Copy out exactly the lines spanning the line with "Figure 2. Pictorial" to the line with "Figure 3. Number", inclusive, from the data underneath, with no pictures.

________________________

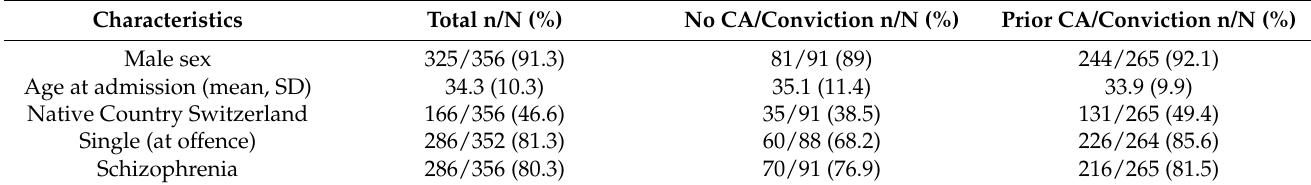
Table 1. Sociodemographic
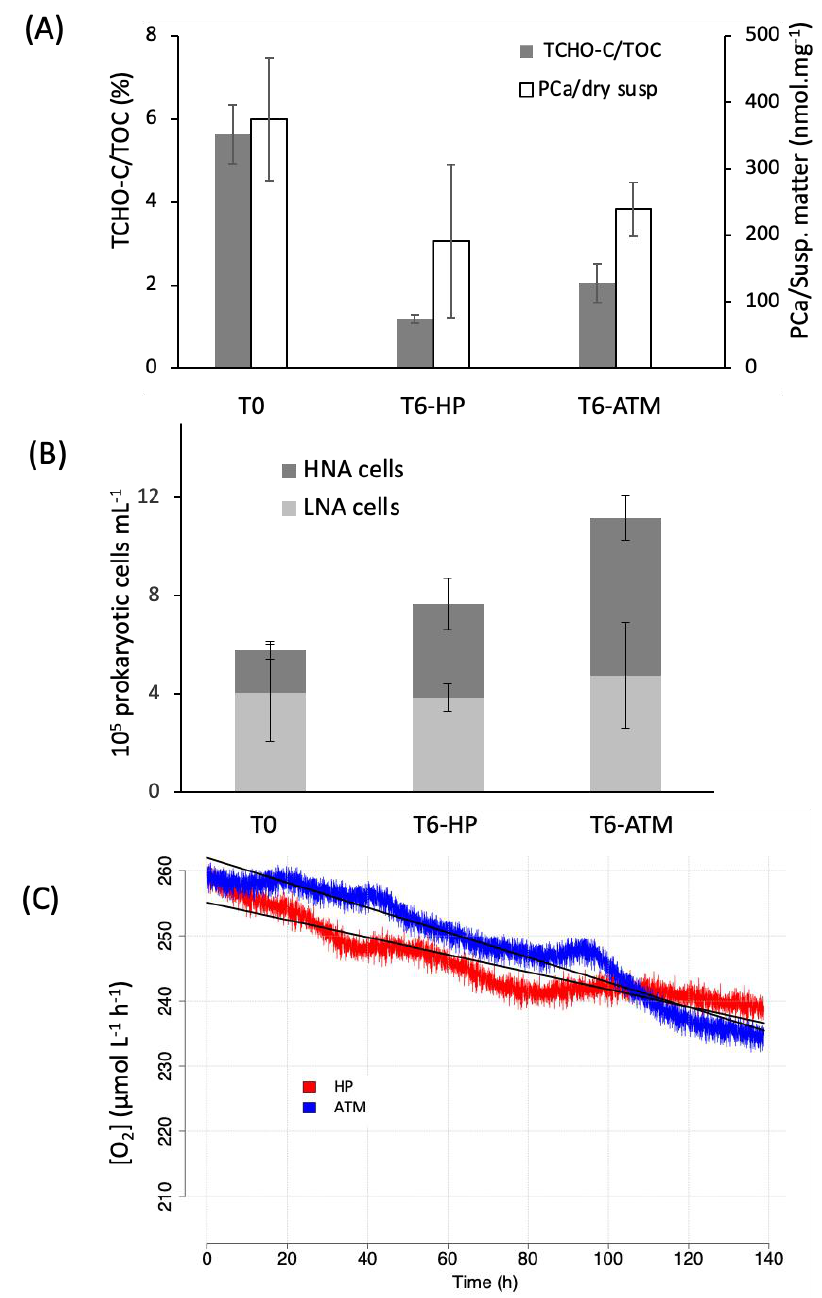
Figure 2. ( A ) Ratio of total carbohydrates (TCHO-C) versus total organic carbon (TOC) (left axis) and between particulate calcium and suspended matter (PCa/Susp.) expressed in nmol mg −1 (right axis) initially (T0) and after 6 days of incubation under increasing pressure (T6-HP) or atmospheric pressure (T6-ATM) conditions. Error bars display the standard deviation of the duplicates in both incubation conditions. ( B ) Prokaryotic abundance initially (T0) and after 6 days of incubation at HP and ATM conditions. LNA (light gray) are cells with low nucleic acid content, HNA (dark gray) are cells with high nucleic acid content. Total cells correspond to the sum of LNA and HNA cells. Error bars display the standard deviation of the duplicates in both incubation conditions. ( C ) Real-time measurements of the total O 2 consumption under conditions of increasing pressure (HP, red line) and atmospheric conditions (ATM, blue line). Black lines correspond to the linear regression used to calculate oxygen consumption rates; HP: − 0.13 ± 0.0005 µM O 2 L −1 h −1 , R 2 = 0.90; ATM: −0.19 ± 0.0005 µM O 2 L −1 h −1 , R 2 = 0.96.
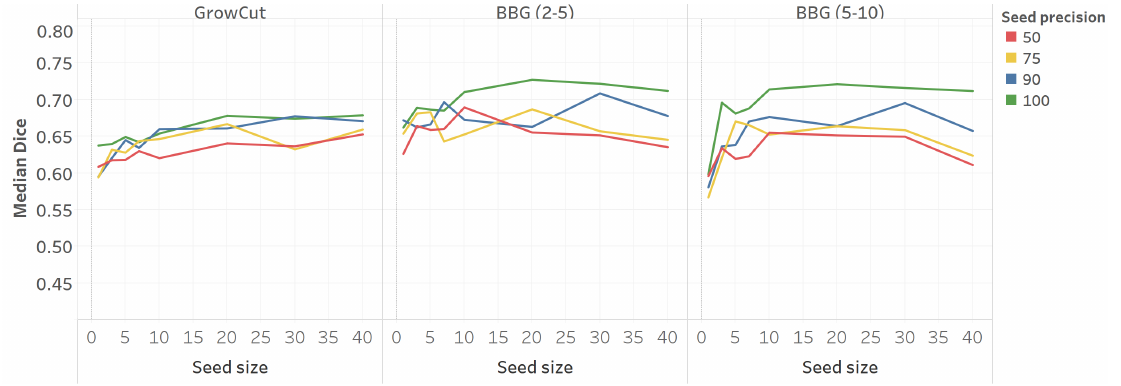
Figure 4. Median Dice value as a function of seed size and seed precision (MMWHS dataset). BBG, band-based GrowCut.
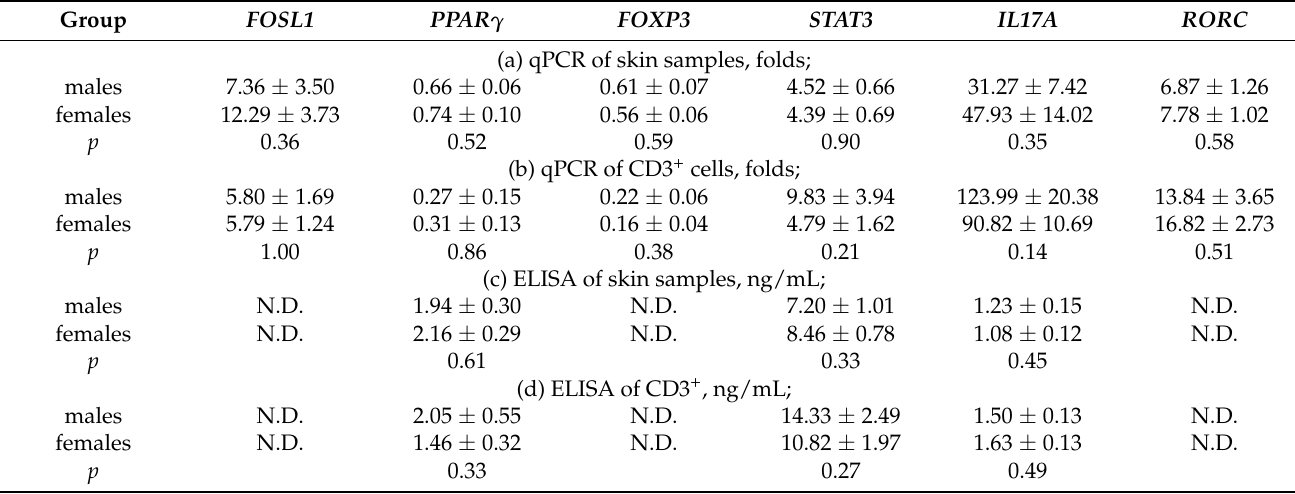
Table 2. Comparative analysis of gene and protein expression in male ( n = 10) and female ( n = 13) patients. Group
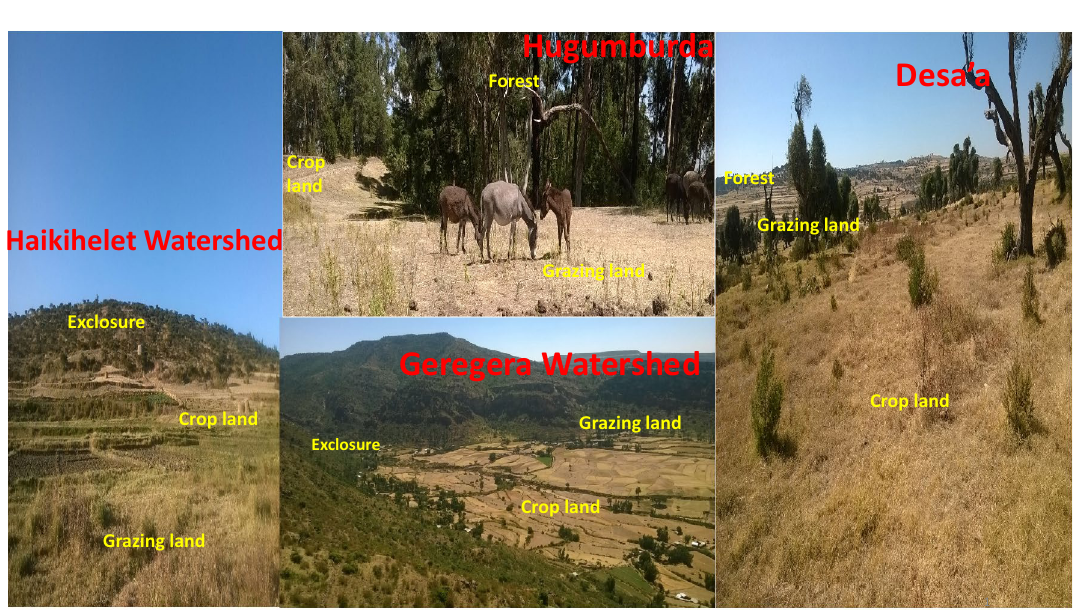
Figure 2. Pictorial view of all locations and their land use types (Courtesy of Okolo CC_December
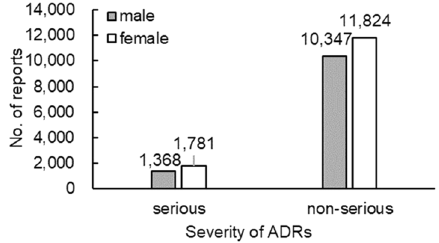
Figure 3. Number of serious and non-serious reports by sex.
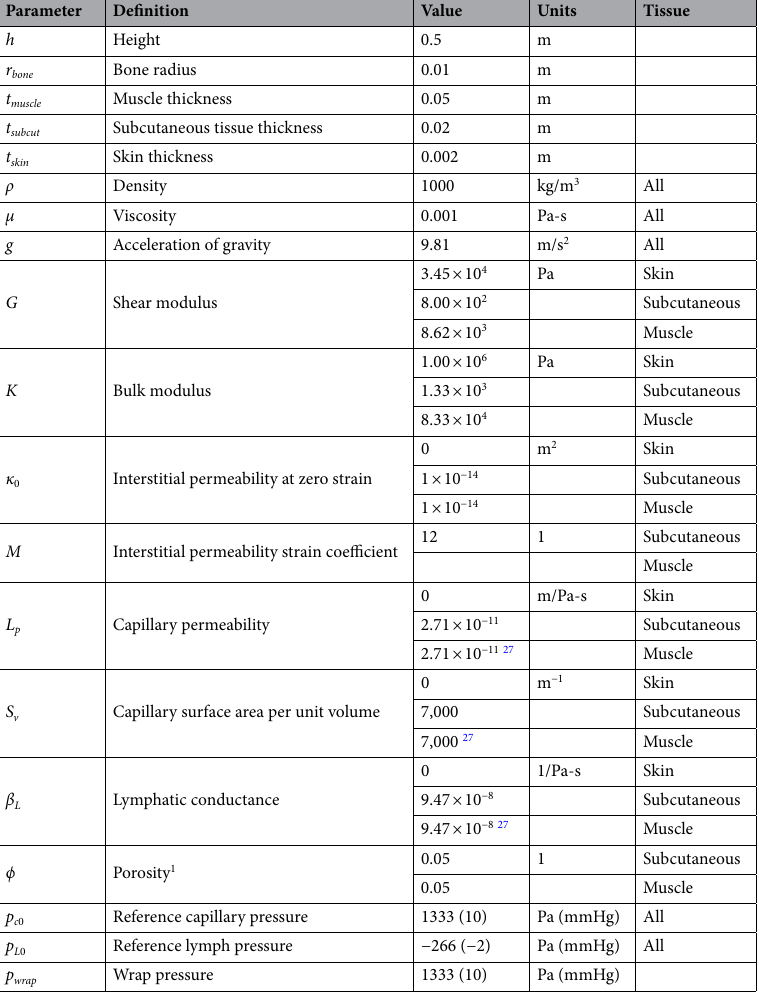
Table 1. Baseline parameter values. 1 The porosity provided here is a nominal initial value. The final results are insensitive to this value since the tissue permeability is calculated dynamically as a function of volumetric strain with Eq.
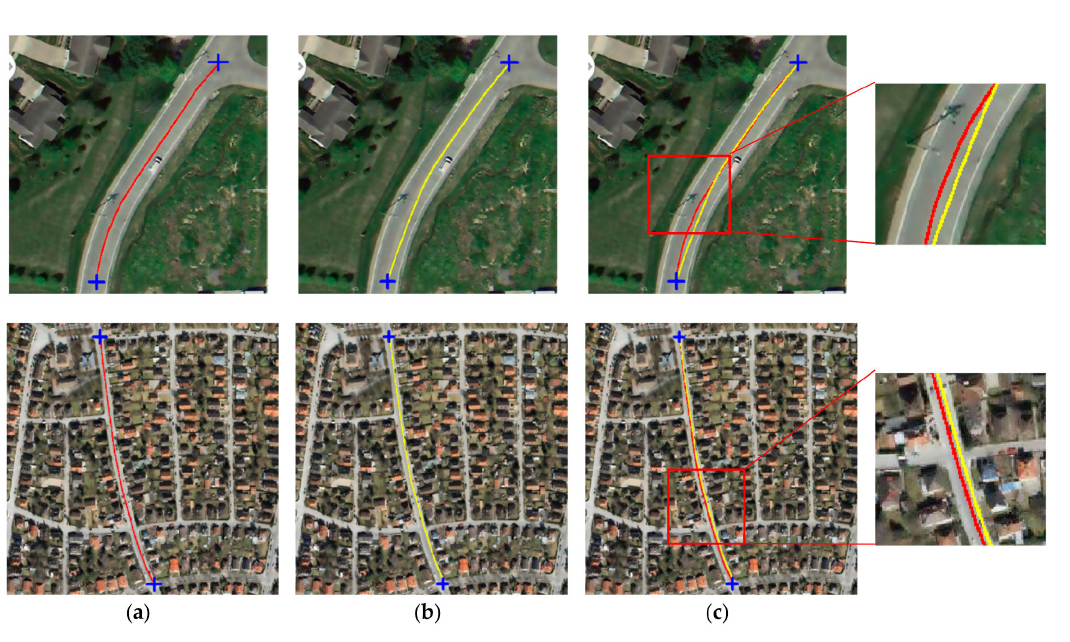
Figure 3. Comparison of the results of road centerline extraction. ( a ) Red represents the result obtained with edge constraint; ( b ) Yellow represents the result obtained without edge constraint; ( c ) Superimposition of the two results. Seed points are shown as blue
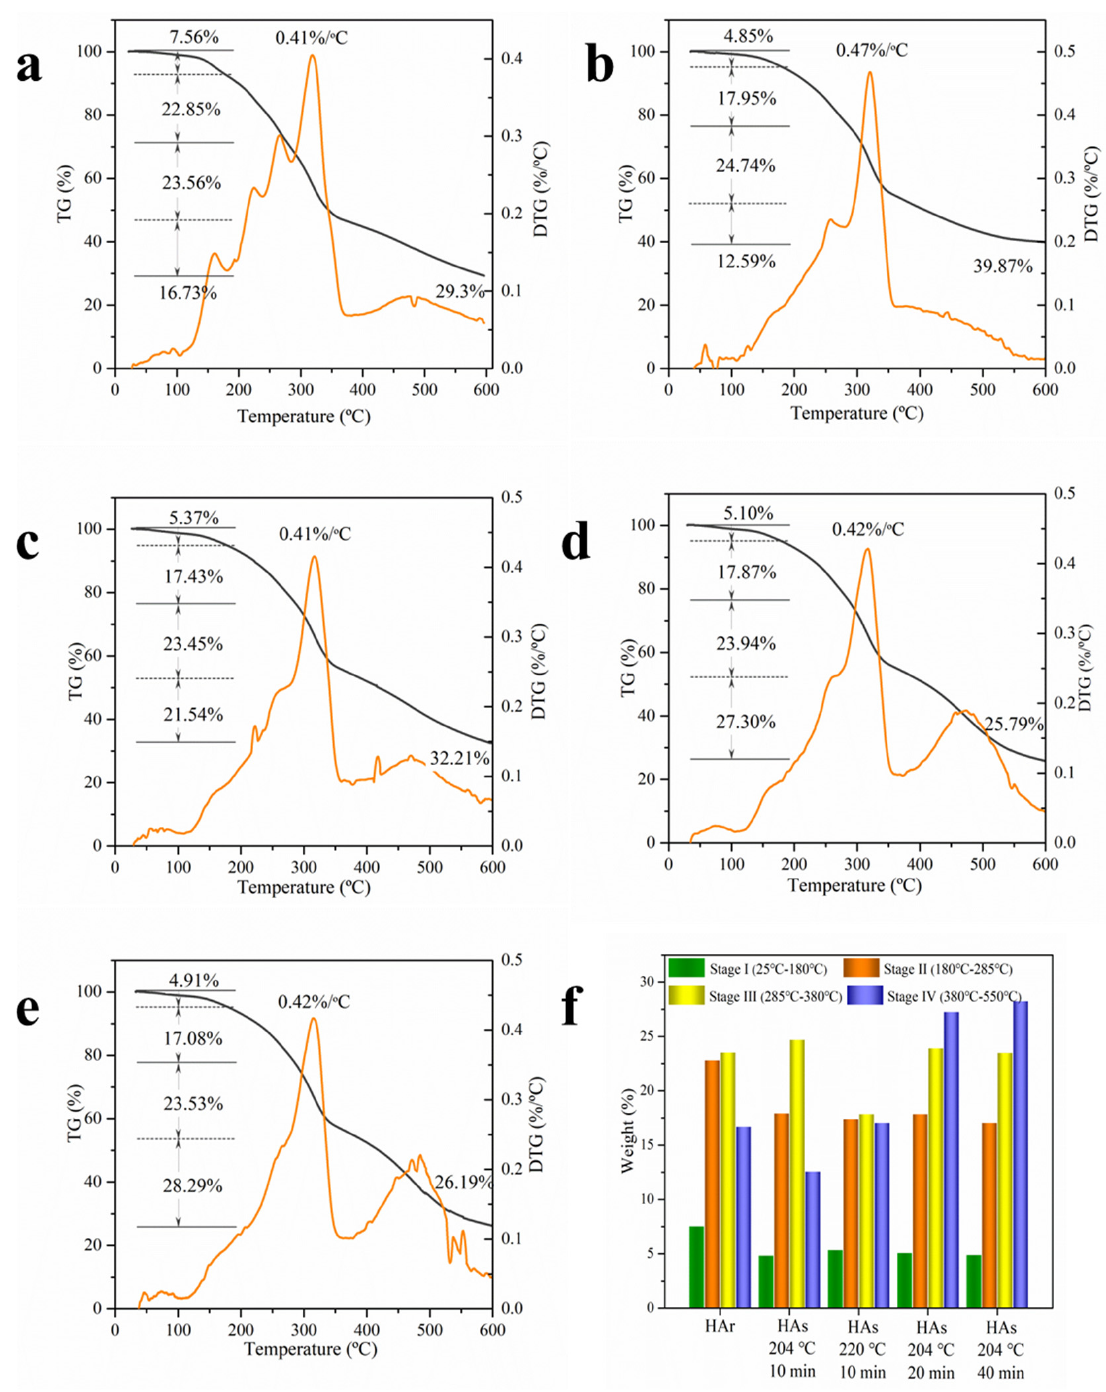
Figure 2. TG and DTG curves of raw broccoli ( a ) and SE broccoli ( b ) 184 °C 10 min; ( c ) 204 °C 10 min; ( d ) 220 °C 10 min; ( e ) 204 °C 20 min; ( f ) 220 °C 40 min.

________________________

(SOLUTION TO THE EXERCISE)
Figure 2. Pictorial view of all locations and their land use types (Courtesy of Okolo CC_December
Figure 3. Number of serious and non-serious reports by sex.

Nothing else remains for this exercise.